剛才那一瞬間,他差點就死了!點穴術在實戰中果然有用!
對了,我還有飛鏢術。怎麼就忘記了呢?
李渡在心中自嘲,藝多不壓身,我是藝多慌了神。
就在這時,城頭上傳來一陣巨大的歡呼和一種奇怪的、沉悶的撞擊聲!
緊接著,北莽攻城的攻勢竟然奇蹟般地減弱了,然後如同潮水般退去!
“怎麼回事?”
李渡愕然。
很快有訊息傳來:
一支身份不明的精銳騎兵,突然從側翼突襲了北莽的後軍,燒毀了糧草,北莽主帥吳舒被迫退兵二十裡下寨!
青州城,暫時守住了!
【叮!宿主在戰爭中表現突出,聲望大幅提升(僅限於參戰軍民及部分官員)。

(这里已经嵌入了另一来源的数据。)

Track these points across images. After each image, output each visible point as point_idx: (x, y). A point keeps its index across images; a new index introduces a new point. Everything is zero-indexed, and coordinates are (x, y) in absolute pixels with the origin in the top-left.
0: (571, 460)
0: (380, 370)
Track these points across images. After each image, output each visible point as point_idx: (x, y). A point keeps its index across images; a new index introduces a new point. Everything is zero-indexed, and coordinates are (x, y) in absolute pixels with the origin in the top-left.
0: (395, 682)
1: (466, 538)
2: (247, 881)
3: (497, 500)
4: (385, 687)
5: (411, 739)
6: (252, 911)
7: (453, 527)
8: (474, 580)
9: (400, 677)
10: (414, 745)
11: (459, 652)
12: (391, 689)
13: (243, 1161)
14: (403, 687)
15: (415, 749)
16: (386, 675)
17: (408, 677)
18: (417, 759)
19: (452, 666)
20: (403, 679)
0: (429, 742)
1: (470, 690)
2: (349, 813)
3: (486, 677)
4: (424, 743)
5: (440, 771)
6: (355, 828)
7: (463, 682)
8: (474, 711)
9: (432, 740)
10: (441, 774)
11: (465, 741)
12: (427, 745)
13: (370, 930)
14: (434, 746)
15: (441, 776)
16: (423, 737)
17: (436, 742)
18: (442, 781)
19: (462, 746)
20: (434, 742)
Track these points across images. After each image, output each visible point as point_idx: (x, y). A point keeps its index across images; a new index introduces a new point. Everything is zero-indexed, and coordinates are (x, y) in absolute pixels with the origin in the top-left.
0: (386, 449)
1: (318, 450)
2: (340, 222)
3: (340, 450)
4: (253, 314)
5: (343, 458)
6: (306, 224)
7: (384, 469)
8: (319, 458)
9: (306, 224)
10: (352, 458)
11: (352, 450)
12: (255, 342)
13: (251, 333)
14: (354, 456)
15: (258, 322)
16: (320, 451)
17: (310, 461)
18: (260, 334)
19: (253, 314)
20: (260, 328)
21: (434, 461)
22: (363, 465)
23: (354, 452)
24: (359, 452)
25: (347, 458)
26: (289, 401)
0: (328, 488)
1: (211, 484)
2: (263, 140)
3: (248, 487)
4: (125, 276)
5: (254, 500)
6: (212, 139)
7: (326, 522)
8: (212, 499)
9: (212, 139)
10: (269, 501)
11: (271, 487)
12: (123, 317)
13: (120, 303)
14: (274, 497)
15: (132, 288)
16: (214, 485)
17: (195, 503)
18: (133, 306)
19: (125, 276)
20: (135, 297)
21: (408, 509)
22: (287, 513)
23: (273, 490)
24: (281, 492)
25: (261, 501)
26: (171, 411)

】
……
北莽退兵的訊息像滾開的粥鍋,瞬間沸騰了全城。
劫後餘生的人們湧上街頭,哭的,笑的,找人的,謝天的,亂成一團。
李渡也鬆了口氣,癱坐在地。
心想:這算是……通關了第一個大型副本?
他累得像條被抽了骨頭的魚,癱在醫廬的診床上,連桑芽端來的肉粥都隻勉強喝了兩口。
城頭那幾天,耗光了他的心力體力,還有那點可憐的內力。
但麻煩,並不會因為疲憊而遲到。
第二天一早,醫廬門口就排起了長隊。
不隻是守城受傷的兵士和民夫絡繹不絕,
還有許多在戰亂中受驚、生病,或者原本就有老毛病、趁亂想來碰碰運氣的百姓。
李渡的“妙手仁心”和城頭救死扶傷的事蹟已經傳開,他現在是青州城最炙手可熱的郎中。
“李郎中,先給我家娃看看吧,嚇著了,整夜哭!”
“李神醫!我這老寒腿,攻城那幾天在城牆上凍的,更嚴重了!”
“都讓讓!我們是張守備派來的!有重傷的弟兄!”
李渡頭大如鬥,隻好強打精神,讓桑芽維持秩序,按傷勢輕重緩急依次診治。
他再次化身流水線上的熟練工,
望氣、問診、開方、針灸……
內力沒了,就靠紮實的醫術和“聞香識葯”的本事硬撐。
葯櫃以肉眼可見的速度空了下去,囤積的藥材眼看就要見底。
【成功救治驚嚇失魂患兒(不計入任務,醫術經驗 1)】
【成功緩解老兵寒腿痛症(不計入任務,醫術經驗 2)】
【成功處理戰後傷口感染!(不計入任務,醫術經驗 3】
還沒等李渡喘口氣,王司吏又派人來了,
這次不是嘉獎,而是請柬——城主府設宴,犒勞守城有功之士,點名請李郎中赴宴。
李渡看著鏡子裏自己憔悴的臉色和佈滿血絲的眼睛,真想裝病不去。
但他知道,這種場合推脫不得,這分明是場“鴻門宴”式的職場應酬,不去還不行,那是打城主的臉。
隻好換上身勉強看得過去的舊長衫,拖著快散架的身子去了。